De pronto lo vi acercarse caminando rápidamente entre dos
filas de plantas de maíz con una vara en una mano y empecé a trabajar.
-Espera un momento-, dijo con prisa. Necesito encargarme de
algo. ¿Cómo anda el azadón esta mañana?
-Está bien, abuelo.
-A mí me parece que no. A ver…
Le pasé el azadón de mango corto que él había arreglado
especialmente para mí, y se puso a hablarle con el brazo extendido:
-Azadón, esta mañana te mandé con mi nieto a remover este
campo. Sabes que necesitaremos mazorcas este otoño. Él tendrá que llevarlas al
colegio para su almuerzo. Pero como no quieres trabajar, voy a tener que
ajustarte un poco para que lo ayudes.
Seguidamente, azotó el mango del azadón hasta que la vara se
rompió y quedó lacia. Tiró lo que quedaba de la vara, y me devolvió la azada. Creo
que ahora trabajará mejor.
-Yo creo que sí, abuelo-, le dije mientras arrancaba las
malas hierbas con una energía hasta entonces desconocida en mí.
El abuelo se dio la vuelta y se alejó.
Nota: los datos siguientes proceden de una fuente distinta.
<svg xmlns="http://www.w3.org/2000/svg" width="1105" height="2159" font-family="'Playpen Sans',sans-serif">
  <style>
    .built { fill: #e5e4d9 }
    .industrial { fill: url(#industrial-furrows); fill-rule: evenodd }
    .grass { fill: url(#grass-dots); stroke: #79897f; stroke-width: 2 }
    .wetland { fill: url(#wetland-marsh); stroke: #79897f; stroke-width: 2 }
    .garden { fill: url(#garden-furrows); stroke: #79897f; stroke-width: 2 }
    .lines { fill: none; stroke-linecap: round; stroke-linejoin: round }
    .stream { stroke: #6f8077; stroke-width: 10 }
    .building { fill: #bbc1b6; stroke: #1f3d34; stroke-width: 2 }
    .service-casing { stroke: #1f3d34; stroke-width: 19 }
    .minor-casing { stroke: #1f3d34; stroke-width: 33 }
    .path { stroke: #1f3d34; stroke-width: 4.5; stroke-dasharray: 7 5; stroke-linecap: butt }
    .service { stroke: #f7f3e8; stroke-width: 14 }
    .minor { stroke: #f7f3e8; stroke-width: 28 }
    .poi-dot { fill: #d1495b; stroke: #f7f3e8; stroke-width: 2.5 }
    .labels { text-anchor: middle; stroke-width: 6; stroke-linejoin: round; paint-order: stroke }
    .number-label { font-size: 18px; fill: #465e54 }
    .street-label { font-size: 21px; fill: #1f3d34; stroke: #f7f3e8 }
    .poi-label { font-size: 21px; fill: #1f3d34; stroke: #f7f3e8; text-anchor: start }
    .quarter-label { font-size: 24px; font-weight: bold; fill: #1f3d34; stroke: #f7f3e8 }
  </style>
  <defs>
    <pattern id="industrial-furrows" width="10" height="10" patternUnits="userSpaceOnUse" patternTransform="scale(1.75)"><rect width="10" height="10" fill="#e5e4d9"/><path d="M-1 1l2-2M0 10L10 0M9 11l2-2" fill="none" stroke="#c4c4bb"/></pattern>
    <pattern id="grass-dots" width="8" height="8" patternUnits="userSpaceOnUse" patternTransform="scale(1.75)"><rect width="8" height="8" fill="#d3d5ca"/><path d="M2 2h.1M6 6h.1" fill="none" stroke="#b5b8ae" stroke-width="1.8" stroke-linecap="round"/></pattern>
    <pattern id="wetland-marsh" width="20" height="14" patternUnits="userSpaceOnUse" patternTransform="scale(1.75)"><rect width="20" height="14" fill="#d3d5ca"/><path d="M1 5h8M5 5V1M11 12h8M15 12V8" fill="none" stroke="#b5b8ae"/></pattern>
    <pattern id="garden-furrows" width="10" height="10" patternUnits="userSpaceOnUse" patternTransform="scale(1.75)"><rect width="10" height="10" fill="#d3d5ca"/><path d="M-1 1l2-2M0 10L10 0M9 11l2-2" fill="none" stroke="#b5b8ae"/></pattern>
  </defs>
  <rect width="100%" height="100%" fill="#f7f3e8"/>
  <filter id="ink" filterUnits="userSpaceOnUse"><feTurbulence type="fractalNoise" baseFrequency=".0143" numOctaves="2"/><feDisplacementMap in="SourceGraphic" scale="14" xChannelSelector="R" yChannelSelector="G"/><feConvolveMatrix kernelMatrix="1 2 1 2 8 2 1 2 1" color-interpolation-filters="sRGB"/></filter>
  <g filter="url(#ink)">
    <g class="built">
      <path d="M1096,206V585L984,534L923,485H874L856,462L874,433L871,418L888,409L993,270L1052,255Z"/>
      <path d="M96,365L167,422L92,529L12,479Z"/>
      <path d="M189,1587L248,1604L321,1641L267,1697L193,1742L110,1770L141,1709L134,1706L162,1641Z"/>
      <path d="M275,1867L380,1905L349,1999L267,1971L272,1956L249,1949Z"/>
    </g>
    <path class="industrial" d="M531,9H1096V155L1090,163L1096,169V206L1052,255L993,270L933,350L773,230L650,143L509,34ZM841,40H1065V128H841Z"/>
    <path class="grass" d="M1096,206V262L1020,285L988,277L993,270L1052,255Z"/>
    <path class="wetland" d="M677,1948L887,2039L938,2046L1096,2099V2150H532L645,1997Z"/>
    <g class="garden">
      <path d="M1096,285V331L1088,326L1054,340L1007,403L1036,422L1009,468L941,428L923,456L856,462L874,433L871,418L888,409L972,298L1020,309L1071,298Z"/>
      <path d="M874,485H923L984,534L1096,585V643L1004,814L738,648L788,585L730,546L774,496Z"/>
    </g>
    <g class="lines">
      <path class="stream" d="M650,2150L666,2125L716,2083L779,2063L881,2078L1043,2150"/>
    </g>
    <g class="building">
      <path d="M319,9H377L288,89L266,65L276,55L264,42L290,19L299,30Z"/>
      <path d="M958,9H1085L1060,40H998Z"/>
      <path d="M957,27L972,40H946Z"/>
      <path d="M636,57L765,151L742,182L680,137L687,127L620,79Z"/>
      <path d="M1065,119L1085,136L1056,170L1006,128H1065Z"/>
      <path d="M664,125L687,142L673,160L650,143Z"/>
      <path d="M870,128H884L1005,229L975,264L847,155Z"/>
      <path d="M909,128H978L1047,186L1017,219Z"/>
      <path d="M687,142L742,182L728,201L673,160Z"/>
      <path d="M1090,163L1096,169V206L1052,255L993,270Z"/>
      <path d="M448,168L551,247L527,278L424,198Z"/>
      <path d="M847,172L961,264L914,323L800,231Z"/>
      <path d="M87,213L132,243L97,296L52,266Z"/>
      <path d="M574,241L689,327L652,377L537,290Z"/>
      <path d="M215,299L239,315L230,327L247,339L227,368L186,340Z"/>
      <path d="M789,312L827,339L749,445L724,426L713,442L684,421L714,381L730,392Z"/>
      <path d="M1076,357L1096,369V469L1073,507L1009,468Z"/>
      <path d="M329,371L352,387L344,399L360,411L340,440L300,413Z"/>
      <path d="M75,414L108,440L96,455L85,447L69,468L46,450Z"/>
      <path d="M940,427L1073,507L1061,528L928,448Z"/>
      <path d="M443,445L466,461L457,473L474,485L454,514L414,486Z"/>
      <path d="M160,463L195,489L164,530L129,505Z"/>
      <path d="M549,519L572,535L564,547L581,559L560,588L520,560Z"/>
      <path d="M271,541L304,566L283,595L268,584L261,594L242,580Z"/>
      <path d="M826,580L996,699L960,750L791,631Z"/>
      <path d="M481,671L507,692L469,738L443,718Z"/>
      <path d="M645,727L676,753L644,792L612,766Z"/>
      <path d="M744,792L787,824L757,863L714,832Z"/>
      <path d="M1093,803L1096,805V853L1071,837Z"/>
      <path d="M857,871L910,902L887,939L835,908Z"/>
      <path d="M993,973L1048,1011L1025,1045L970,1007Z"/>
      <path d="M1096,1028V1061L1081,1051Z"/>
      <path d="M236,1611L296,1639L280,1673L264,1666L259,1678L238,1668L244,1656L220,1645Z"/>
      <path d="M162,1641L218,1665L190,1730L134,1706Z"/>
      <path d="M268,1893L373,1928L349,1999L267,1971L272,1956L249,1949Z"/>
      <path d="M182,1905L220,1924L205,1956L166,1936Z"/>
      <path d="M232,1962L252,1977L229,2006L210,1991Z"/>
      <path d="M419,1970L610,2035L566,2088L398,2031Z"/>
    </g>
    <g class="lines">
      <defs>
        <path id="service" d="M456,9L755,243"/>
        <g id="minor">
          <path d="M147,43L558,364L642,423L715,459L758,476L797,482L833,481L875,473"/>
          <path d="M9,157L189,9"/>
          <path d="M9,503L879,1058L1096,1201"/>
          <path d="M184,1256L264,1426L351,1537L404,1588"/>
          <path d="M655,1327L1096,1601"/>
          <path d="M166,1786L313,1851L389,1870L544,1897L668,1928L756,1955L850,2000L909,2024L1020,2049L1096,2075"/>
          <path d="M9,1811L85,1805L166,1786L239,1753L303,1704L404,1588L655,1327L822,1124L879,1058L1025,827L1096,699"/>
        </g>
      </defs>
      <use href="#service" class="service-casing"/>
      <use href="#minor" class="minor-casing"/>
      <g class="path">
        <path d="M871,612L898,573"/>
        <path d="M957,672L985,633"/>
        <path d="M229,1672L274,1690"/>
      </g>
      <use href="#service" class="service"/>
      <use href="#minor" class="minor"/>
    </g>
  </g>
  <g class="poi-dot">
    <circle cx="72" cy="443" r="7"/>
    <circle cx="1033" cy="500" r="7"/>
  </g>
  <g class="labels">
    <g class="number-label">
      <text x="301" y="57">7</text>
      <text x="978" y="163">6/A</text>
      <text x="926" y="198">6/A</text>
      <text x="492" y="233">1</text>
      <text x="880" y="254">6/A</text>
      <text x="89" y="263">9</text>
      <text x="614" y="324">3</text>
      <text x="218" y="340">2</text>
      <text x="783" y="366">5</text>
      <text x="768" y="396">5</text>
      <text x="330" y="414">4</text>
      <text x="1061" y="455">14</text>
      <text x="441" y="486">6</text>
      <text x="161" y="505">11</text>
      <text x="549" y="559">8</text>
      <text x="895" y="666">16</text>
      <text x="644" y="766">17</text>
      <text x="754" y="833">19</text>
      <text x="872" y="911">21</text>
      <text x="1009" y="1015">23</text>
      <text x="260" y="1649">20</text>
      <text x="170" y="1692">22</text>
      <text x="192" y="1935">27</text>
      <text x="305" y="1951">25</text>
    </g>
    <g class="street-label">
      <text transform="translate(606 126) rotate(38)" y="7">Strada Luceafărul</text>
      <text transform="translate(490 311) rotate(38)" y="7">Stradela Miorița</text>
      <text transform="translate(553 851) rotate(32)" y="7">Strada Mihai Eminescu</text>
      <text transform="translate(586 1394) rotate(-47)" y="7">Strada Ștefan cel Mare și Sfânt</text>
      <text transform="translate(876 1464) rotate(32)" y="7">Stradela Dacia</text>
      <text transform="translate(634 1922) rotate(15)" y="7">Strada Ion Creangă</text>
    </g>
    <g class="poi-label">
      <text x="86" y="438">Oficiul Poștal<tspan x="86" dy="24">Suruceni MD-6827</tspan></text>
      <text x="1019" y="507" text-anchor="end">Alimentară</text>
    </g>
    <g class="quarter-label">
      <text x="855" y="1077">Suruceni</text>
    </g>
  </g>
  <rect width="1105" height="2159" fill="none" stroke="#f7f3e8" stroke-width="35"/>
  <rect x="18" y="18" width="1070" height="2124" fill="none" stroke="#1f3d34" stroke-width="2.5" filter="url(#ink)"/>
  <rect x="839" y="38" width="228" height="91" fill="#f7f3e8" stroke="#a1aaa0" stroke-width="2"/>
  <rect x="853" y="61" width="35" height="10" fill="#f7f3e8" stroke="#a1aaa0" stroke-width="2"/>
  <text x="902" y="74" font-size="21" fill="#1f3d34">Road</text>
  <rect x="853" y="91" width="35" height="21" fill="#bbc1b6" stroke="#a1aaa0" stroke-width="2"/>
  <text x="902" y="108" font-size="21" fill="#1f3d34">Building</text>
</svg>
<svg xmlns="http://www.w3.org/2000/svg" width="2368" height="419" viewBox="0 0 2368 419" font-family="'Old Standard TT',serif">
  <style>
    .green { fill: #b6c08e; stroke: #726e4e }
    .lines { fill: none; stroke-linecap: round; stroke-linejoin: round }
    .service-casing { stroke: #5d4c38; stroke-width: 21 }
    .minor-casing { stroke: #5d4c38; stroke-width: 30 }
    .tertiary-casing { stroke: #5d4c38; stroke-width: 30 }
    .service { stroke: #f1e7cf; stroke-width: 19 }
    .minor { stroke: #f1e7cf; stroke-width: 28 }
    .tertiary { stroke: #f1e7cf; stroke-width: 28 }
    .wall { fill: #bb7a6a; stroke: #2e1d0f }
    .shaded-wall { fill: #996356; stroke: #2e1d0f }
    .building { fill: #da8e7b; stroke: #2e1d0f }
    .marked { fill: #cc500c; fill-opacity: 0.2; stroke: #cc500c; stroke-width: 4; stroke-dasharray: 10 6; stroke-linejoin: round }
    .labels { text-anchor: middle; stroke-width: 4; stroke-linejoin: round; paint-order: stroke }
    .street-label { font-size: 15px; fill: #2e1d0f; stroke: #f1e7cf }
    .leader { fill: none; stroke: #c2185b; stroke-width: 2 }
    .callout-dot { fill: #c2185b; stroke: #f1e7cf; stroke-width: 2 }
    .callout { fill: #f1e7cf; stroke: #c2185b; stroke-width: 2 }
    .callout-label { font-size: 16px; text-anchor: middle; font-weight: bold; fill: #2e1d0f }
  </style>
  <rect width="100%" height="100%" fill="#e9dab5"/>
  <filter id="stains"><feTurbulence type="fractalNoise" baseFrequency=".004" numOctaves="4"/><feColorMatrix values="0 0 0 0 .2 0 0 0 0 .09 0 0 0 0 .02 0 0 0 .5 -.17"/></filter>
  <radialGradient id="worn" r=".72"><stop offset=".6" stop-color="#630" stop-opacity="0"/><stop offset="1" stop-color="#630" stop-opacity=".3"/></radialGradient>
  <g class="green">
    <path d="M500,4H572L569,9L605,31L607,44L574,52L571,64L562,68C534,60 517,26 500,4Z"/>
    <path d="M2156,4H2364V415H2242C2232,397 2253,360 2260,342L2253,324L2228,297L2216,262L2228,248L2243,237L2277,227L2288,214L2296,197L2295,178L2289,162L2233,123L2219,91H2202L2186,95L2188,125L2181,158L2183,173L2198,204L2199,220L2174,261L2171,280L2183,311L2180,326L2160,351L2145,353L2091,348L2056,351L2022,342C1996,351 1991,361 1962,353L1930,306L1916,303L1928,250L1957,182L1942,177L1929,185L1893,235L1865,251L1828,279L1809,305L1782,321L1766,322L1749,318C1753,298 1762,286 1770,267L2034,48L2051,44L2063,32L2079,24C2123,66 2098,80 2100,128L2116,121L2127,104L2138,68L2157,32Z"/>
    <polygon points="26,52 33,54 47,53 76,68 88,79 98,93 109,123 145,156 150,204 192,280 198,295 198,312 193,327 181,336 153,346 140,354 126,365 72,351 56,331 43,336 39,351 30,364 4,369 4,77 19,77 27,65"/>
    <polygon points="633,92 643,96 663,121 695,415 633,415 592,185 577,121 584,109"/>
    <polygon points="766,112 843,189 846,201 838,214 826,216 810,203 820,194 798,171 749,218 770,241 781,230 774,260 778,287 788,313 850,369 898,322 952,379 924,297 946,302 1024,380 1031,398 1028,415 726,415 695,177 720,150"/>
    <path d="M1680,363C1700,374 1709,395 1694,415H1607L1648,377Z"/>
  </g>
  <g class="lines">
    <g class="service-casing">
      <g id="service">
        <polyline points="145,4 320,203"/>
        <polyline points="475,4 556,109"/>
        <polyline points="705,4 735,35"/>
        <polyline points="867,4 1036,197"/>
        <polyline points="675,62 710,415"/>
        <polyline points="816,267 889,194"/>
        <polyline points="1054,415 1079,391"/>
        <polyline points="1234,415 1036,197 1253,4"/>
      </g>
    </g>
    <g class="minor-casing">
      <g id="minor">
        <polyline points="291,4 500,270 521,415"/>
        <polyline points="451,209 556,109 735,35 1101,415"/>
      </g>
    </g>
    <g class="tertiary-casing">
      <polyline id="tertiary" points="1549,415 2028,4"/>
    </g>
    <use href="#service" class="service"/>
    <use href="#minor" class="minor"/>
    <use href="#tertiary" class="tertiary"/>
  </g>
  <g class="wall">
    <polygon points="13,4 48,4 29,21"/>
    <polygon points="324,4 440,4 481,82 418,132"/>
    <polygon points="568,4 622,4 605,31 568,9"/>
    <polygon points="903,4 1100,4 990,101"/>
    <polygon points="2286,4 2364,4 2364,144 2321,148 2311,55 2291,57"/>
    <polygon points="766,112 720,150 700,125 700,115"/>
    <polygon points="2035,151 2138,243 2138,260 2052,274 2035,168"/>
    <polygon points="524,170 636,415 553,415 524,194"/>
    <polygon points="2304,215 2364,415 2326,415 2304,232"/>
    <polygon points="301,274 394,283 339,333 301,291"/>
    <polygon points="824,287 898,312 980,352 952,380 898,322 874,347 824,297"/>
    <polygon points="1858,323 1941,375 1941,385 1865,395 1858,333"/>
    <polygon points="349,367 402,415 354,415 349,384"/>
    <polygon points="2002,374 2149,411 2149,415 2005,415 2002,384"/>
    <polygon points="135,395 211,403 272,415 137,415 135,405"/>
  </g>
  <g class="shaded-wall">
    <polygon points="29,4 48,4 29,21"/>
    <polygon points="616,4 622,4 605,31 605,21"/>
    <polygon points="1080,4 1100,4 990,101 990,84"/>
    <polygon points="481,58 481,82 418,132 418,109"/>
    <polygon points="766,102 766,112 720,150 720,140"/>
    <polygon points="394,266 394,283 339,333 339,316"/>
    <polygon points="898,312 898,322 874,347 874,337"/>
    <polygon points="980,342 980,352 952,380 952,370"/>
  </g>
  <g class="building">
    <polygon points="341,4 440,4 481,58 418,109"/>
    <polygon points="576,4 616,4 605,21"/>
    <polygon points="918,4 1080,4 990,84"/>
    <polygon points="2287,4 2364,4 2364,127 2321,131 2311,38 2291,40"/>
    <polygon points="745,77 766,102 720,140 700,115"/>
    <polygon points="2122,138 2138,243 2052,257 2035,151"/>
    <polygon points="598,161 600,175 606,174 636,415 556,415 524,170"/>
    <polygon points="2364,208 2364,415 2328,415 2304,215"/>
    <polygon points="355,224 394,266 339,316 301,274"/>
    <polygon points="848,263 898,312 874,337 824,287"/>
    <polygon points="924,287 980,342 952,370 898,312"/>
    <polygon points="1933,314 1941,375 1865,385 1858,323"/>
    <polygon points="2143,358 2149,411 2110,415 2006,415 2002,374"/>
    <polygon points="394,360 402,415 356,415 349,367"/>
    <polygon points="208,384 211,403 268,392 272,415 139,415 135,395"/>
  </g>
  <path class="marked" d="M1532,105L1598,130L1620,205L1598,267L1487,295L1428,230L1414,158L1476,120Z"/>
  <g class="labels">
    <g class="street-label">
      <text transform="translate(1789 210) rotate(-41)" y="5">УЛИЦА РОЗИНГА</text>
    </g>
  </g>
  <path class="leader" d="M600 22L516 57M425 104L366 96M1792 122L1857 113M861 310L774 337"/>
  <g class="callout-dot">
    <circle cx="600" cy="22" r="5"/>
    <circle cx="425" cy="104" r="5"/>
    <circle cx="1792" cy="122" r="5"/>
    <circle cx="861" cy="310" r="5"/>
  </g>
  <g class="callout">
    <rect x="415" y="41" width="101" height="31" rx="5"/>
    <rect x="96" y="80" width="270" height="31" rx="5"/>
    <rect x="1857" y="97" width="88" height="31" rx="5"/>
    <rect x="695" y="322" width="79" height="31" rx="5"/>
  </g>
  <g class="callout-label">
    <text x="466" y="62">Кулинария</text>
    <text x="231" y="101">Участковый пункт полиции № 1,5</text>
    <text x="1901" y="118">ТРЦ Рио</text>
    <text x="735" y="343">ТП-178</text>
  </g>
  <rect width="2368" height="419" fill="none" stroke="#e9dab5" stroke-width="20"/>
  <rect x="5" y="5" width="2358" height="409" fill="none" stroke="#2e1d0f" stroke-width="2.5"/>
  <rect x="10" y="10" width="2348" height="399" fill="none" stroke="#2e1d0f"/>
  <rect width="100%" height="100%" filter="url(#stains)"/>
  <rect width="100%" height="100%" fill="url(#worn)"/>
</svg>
Tras avanzar unos
metros se detuvo y se volvió, con sus grandes ojos verde azulados llenos de
lágrimas, y me dijo: Le dije a tu madre que hoy comerías con nosotros, así que
no tardes. Tu abuela nos prepara pastel de duraznos y se va a enojar si no
estamos a tiempo.
En muchas ocasiones intuimos o inventamos acontecimientos
que jamás van a suceder. Casi siempre tememos e imaginamos lo peor.